Where is the line between more harm than good? Cervical spine care:

Clinical Vignette :Michael Barns. FdSc, MCPara, PHTC Paramedic

The management of suspected cervical spinal injury in the prehospital setting has remained unaltered for more than 30 years; however there is a growing consensus in current literature to suggest against the application of cervical spinal collars as a standardised immobilisation technique, such as the statement on behalf of The Royal College of Surgeons of Edinburgh (Connor et al, 2013). This case study highlights one such case, where the application of a cervical spinal collar would have been of greater detriment to the patient (both short term and long term) than utilising alternative techniques.

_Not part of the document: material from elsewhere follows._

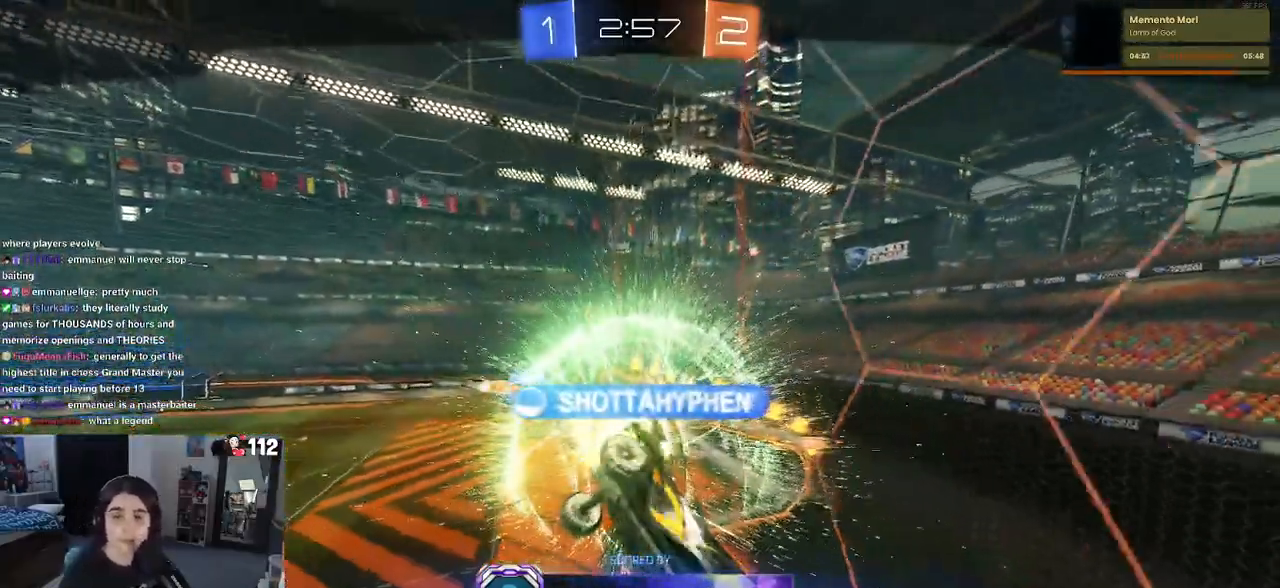
{"buttons": [], "left_stick": "center", "right_stick": "center", "events": [[100, "CROSS", "up"], [200, "CROSS", "down"], [317, "CROSS", "up"]]}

In the prehospital setting, application of a cervical spinal collar for all trauma patients is routine practice as a precautionary measure (Joint Royal Colleges Ambulance Liaison Committee, 2013). This is to limit the range of motion of any potentially unstable fractures, thereby protecting the spinal cord from further insult. However this application has been shown, in certain circumstances, to increase the overall risk of damage to both the brain and the spinal cord, either through an increased intracranial pressure, or further movement by an agitated patient. (Hunt, Hallworth & Smith, 2001). Patients who are combative or agitated, through either hypoxia, confusion or any other mechanism can prove difficult to immobilise. Forced restraint of the cervical spine has been shown to increase the risk of further insult to the spinal cord due to increased movement. (Joint Royal Colleges Ambulance Liaison Committee, 2013)

Case Description
I was recently involved in the treatment of a patient who had presented with a severe neurological deficit accompanying polytrauma, including a suspected fracture of the cervical spine. The patient was a young motorcycle rider, without protective equipment, involved in a road traffic collision. Evidence suggested an approximated impact of 40 miles per hour, colliding with the rear of a stationary vehicle.
This mechanism led to a suspected frontal skull fracture, suspected cervical spinal fracture, multiple rib fractures resulting in flail segments, pulmonary contusion secondary to truncal blunt force trauma, an open fracture of the right ulna and a suspected external rotation of the hemipelvis.
The patient had a Glasgow Coma Scale score of 8, consisting of no eye response (1), a verbal response of incomprehensible sounds (2) and a motor response localising painful stimuli (5). Due to the patient’s decreased level of consciousness, I protected the airway with the insertion of two nasopharyngeal airways and a jaw thrust maneuver. Oropharyngeal airway insertion stimulated the patient’s pharyngeal reflex, and so was promptly removed, to avoid any further airway issues. This reduction in the level of consciousness provided further clinical challenges in relation to cervical spine immobilisation, as the patient was combative to any attempts to apply a cervical spinal collar.
It was clear that without sedation, there would be no way of immobilising the cervical spine, increasing the risk of secondary insults to the spinal cord, due to the patient’s own movements, alongside any small movements caused by the transportation to definitive care. Due to this, the utilisation of an advanced paramedic, who was able to administer a sedative to the patient, was required to minimise the risk of secondary spinal cord insult. Unfortunately, this resource was not available for some time, requiring a difficult clinical decision to be made: apply a cervical spinal collar while using forced restraint of the patient, or to find a “best possible alternative” to minimise the movement of the cervical spine more than absolutely necessary.
I chose to postpone application of a cervical collar, opting instead to utilise manual in-line stabilisation, alongside the use of head blocks and an orthopaedic scoop. This allowed for minimal patient movement, due to a decrease in patient agitation when the cervical spinal collar was removed, while still providing stabilisation and immobilisation of the cervical spine.
Upon arrival at the emergency department, a rapid sequence induction was performed to gain a more definitive airway, while allowing for further diagnostic investigations to be prepared. Upon radiological investigation, the patient suffered two fractured cervical vertebrae, C5 and C6, with dorsal cord oedema causing compression of the spinal nerve. If a cervical spinal collar had been applied while using forced restraint, the patient would have caused more extensive damage to the spinal cord, dramatically decreasing both the survivability of his injuries and quality of life in the future.
This highlighted the importance of minimal cervical spinal movement in the prehospital setting, balancing the need to immobilise the cervical spine with a cervical spinal collar, with minimising the negative results of the application. We should be continually assessing the option resulting in the least possible cervical vertebral movement.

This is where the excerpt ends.